Surely me criticising the reality of soap operas is an insane thing to do but the characters seem to change so wildly in their actions and motivations?

Coronation Street’s Christmas Day show wasn’t a patch on last year’s human drama, but it was never going to be. However, it is slowly turning into Eastenders with far less of the humour it once enjoyed and far more miscarriages, fires, hospital-isation, affairs and all that malarkey. Ho ho ho indeed.

After a trip to Manchester, which was covered in snow according to Corrie when nowhere in this part of England has had anything more than a light covering, it was back to the PVR to watch Strictly Come Dancing, a one-off light-hearted version of the show featuring Simon from Blue, Charlie from Eastenders, Barry the boxer, Debra the impressionist (not sure who she was dancing as), and my favourite Su Pollard. Now I didn’t see all the show as I was doing other things but what I did see was some pleasant Christmas Day night fun, with Craig dressed very well as the Grinch, some cheesy jokes from Bruce and a poor, but funny, dance routine by Su “You Rang M’Lord?” Pollard. It’s not a show I regularly watch but it was amusing to dip-in and –out of.

Earlier in the night we’d also taped The Gruffalo’s Child, a sequel to last year’s CGI adaptation of the first kiddies book. Worried that this was going to be a shameful cash-in of taking the original story and shoe-horning a sequel out of it, I realised at the end it was based on a second book. Having never read the Gruffalo as a kid – it’s 1999 release meant it was well out of my childhood – there was no emotional connection to watch either the first or the second film – and also being about twenty years too old for its target market, it would be a strange thing to watch but, like the first, the slow, pedestrian delivery of the story mixed in with some gentle humour and beautiful animation make it a joy to watch.

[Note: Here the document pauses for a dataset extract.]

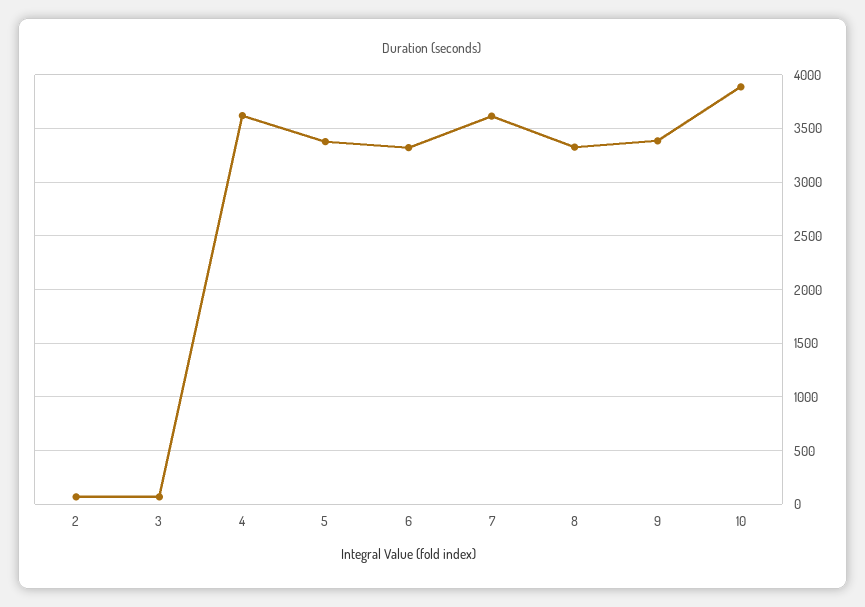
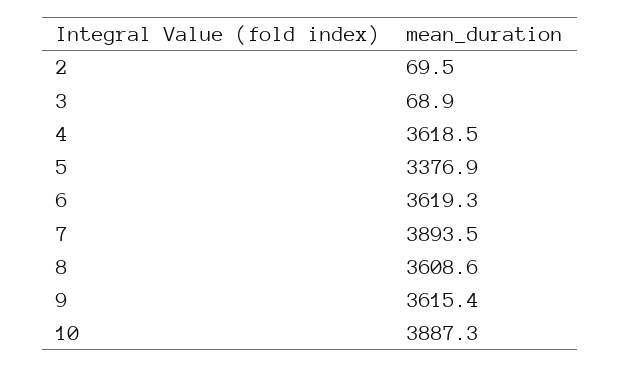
6: 3300 -> 3619.3
7: 3600 -> 3893.5
8: 3300 -> 3608.6
9: 3400 -> 3615.4

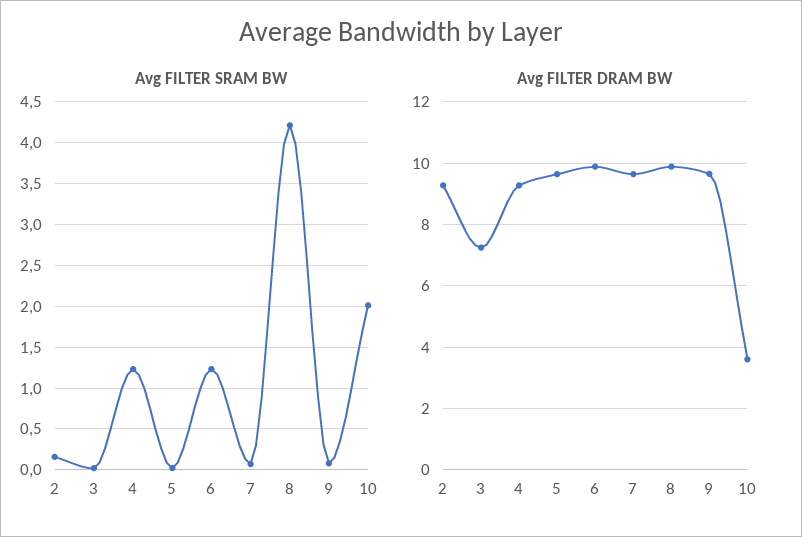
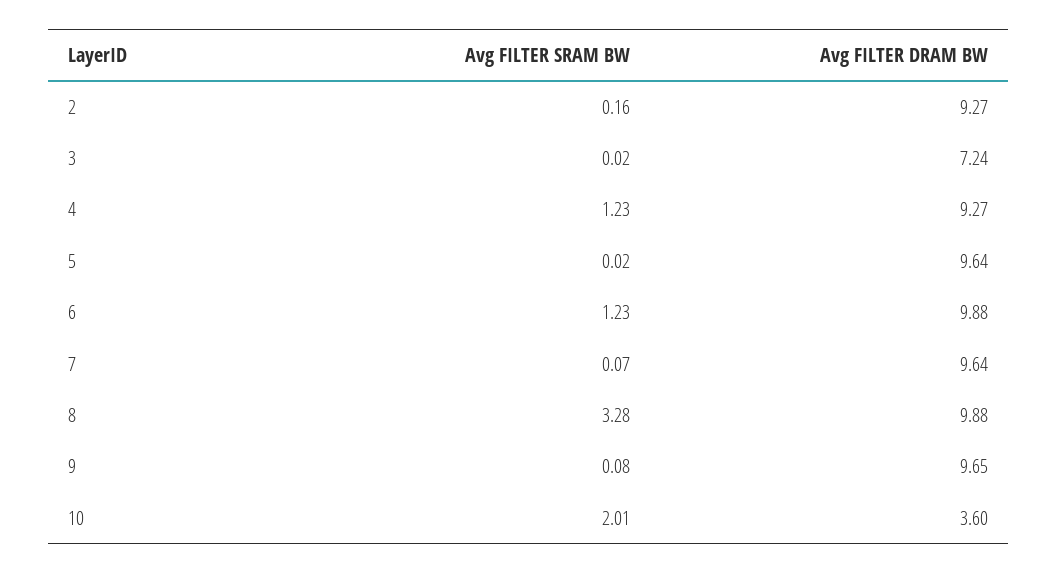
Avg FILTER SRAM BW, 8: 4.2 -> 3.28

It’s often the little things that make these short animations and in this case it was bits like the hedgehog’s two cute appearances, and the detail of the footprints in the snow. The voice acting, style and detail were as impressive as last year and though, yes, it’s not the most dynamic of short films, well stretching out how long it should last for, it was a fun piece of story for kids and “big kids” too.

Last but not least was the festive edition of Have I Got A Bit More News For You and, thankfully, not a hastily cobbled together compilation of best bits as I thought it would be. With all fresh material, Christmas decorations and a great lead from one of the best guest presenters Martin Clunes, it was forty-minutes of great topical laughs, showing how great the programme is as it enters its twentieth year on air.

Overall, Christmas Day 2011 was a good day for television programmes with a good cross section of shows, and I didn’t even get a chance to re-watch Disney’s ‘Aladdin’ or McIntyre’s Christmas Comedy Roadshow but hopefully will soon!